Please allow me to write honestly and drop it like it’s hot for a moment. To put it bluntly, I am afraid. You see, I have a recurring nightmare that often leaves me drenched in sweat with sky-rocketing blood pressure and my nerves shot. This dream, made unpleasant by a persistent sound of the mouse click, usually catapults me to an upright position in bed, only to stare into the darkness and whisper to myself, “Thank, goodness. It was just a dream.” Or was it? Let’s face it. Obtaining educational data today is a simple click away. If I seek professional improvement in the area of my weakest teaching areas as they apply to the American Literature End-of-Course Tests, I study the online data of my students’ test scores. If I am curious about the weakest standards on a recent Socrative quiz in AP Language, I download the results via an e-mailed Excel spreadsheet and look for any columns of red. If I want my students to take full advantage of their peers’ assessments of their timed essays, I develop an elaborate and highly successful lesson plan that integrates Google forms and an ensuing self-prescribed project to patch up any standards-based holes. What is the prevalent sound of these professional practices? A click of the mouse in search of data. I would be absolutely lying if I said I didn’t want my students to succeed on their standards based assessments.

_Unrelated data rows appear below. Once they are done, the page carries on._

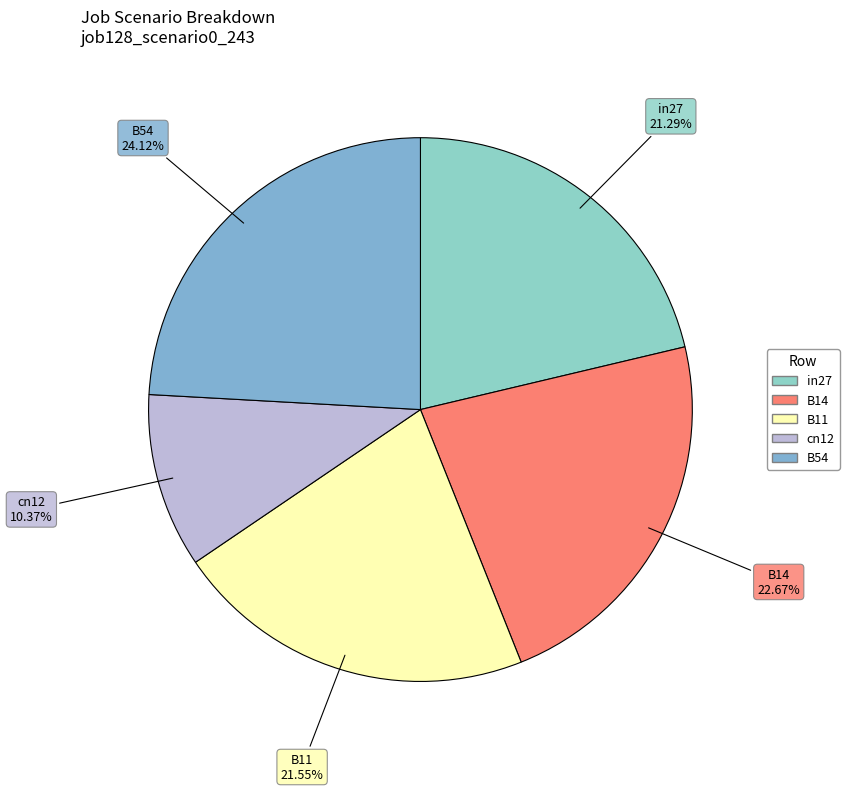

Count the number of slices in the pie.

5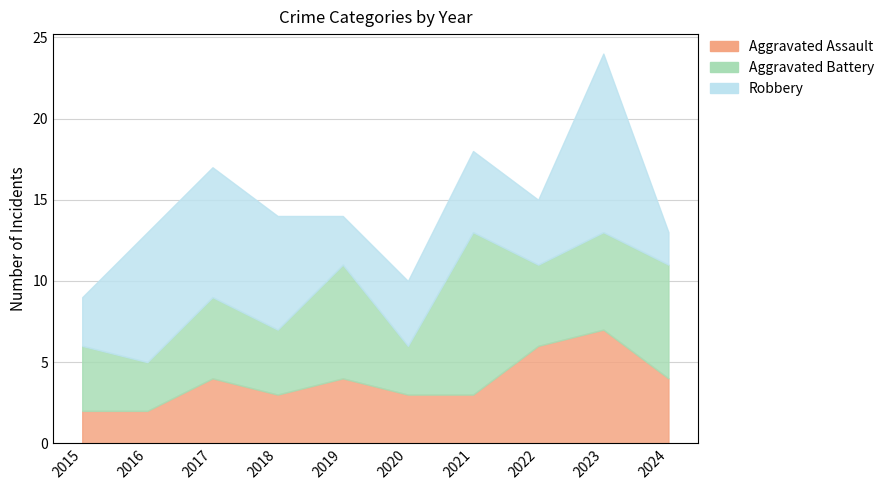

True or false: Aggravated Battery has more than 1 interior local peaks.

True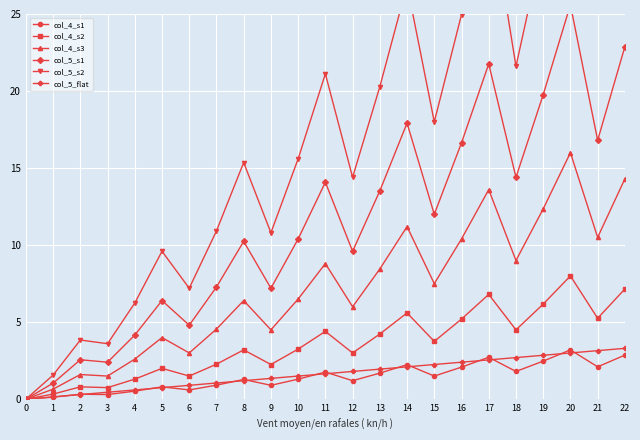

Which series has the largest total across all categories?

col_5_s2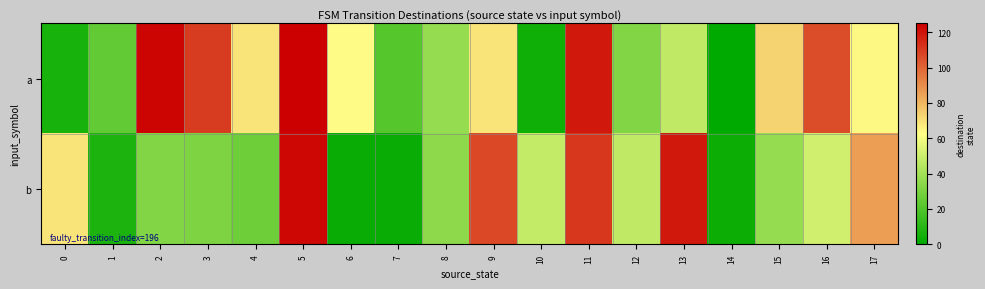

At which category is the sum across all series the highest?

5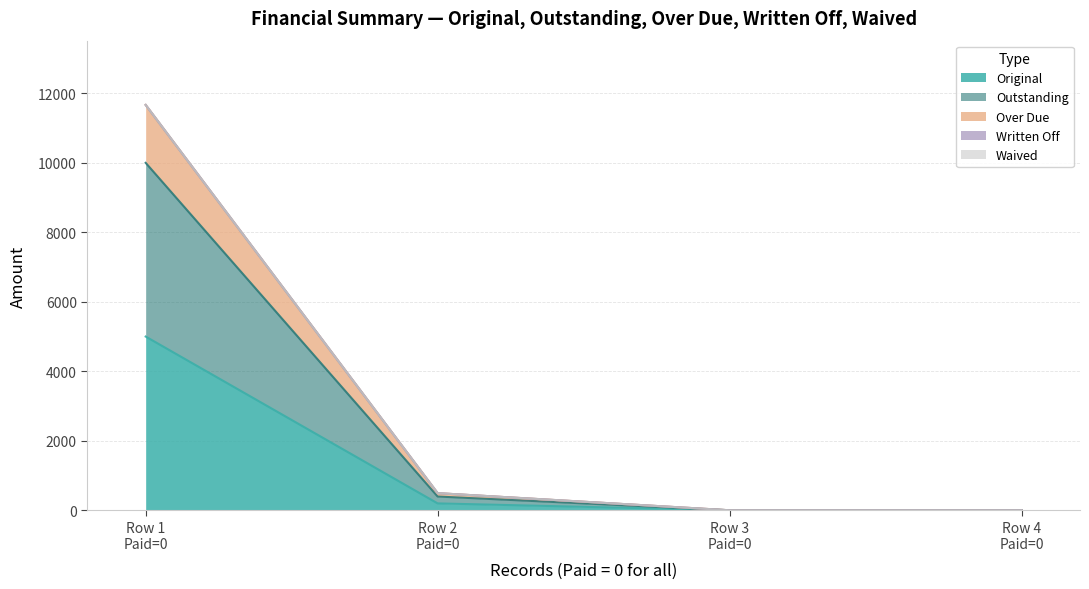

True or false: Original and Outstanding intersect in this chart.

False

In fact, I want them to excel. I want them to completely demonstrate mastery of all standards in every domain measureable. There is not one lesson plan or learning activity that takes place in our collaborative classroom, Studio 113, that isn’t standards-based. Therefore, I use data. So what is my fear? What is my recurring nightmare? I fear the incessant mouse clicks to ascertain my latest teaching evaluation, to upload professional documentation, to peruse my students’ latest scores, and to retrieve the multitude of data needed for today’s educators might ultimately “data-ize” the students and mute the most important source of educational feedback I have come to know in all my fourteen years in a Language Arts classroom…my teacher’s heart.